In Italia allarme e richiesta di chiarezza

La notizia del documento ha subito acceso le istituzioni italiane. Il ministro della Giustizia, Carlo Nordio, ha detto che “l’Italia continuerà a chiedere trasparenza e collaborazione”. Intanto, la Farnesina ha convocato l’ambasciatore libico per avere spiegazioni. “Non possiamo accettare zone d’ombra su una vicenda così delicata”, ha dichiarato un funzionario del Ministero degli Esteri. Nel frattempo, la Procura di Bologna – che aveva aperto un’inchiesta per omicidio volontario – si trova davanti a un muro: senza accesso ad atti e testimonianze dalla Libia, l’indagine rischia di bloccarsi.

Rapporti fragili e casi simili alle spalle

Non è la prima volta che un caso tra Italia e Libia si inceppa sulla questione della giurisdizione. Già nel 2022, la vicenda di un pescatore siciliano trattenuto a Misurata aveva mostrato le difficoltà di collaborazione tra i due sistemi giudiziari. Allora, dopo settimane di trattative, l’uomo fu rilasciato. Ora, con il caso Almasri, la tensione torna a salire. “Serve un accordo bilaterale più solido”, ha ammesso un diplomatico italiano che segue il dossier nordafricano. Ma al momento non si vedono vie d’uscita rapide.

Il dolore della famiglia Almasri: “Vogliamo verità”

A Bologna, dove la famiglia Almasri vive dal 2015, la notizia del documento libico è stata accolta con amarezza. “Vogliamo solo sapere cosa è successo davvero a Khaled”, ha detto il fratello maggiore, Ahmed, raggiunto al telefono nel primo pomeriggio. L’avvocato della famiglia, Giulia Rinaldi, ha annunciato che presenterà una nuova richiesta alla Procura italiana per far partire l’invio di osservatori indipendenti in Libia. “Non ci fermeremo finché non avremo risposte chiare”, ha spiegato la legale.

Cooperazione giudiziaria in stallo: il nodo da sciogliere

Sul tavolo resta il tema della cooperazione giudiziaria tra Italia e Libia.
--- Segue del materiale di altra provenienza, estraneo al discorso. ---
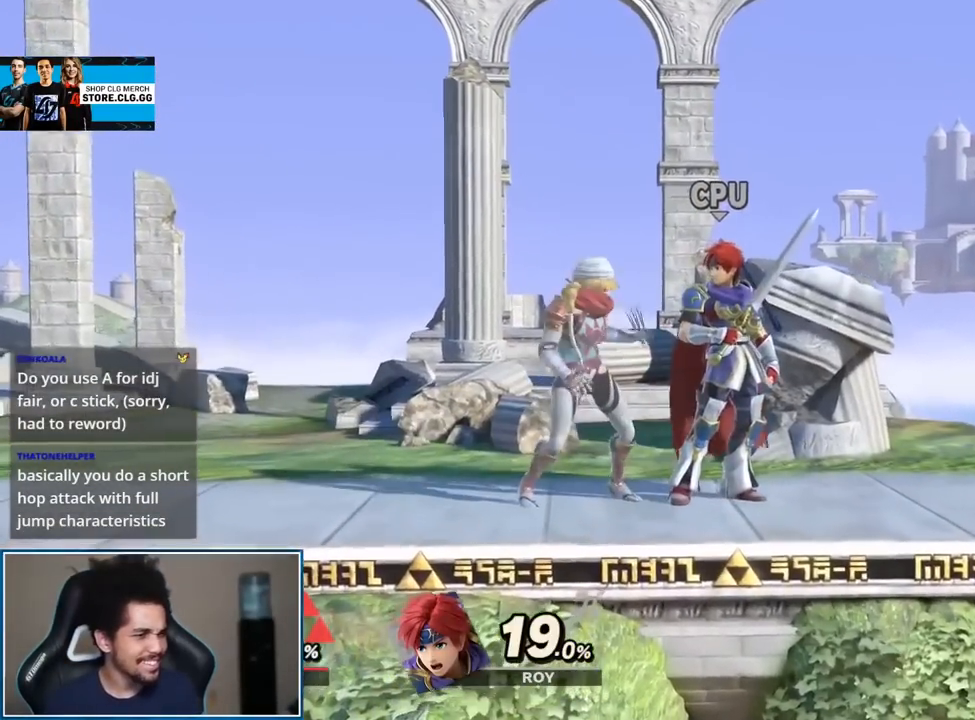
{"dt_ms": 1000, "buttons": [], "left_stick": "up-left", "right_stick": "center"}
Senza un accordo formale – spiegano fonti del Ministero della Giustizia – ogni richiesta di rogatoria rischia di restare senza risposta. Nel frattempo, la comunità siriana in Emilia-Romagna si è mobilitata con una veglia davanti alla Prefettura di Bologna, chiedendo “verità e giustizia per Khaled”. Solo allora, forse, si potrà parlare di una vera svolta nel caso Almasri. Per ora, però, restano solo domande senza risposta e un fascicolo aperto su entrambi i lati del Mediterraneo.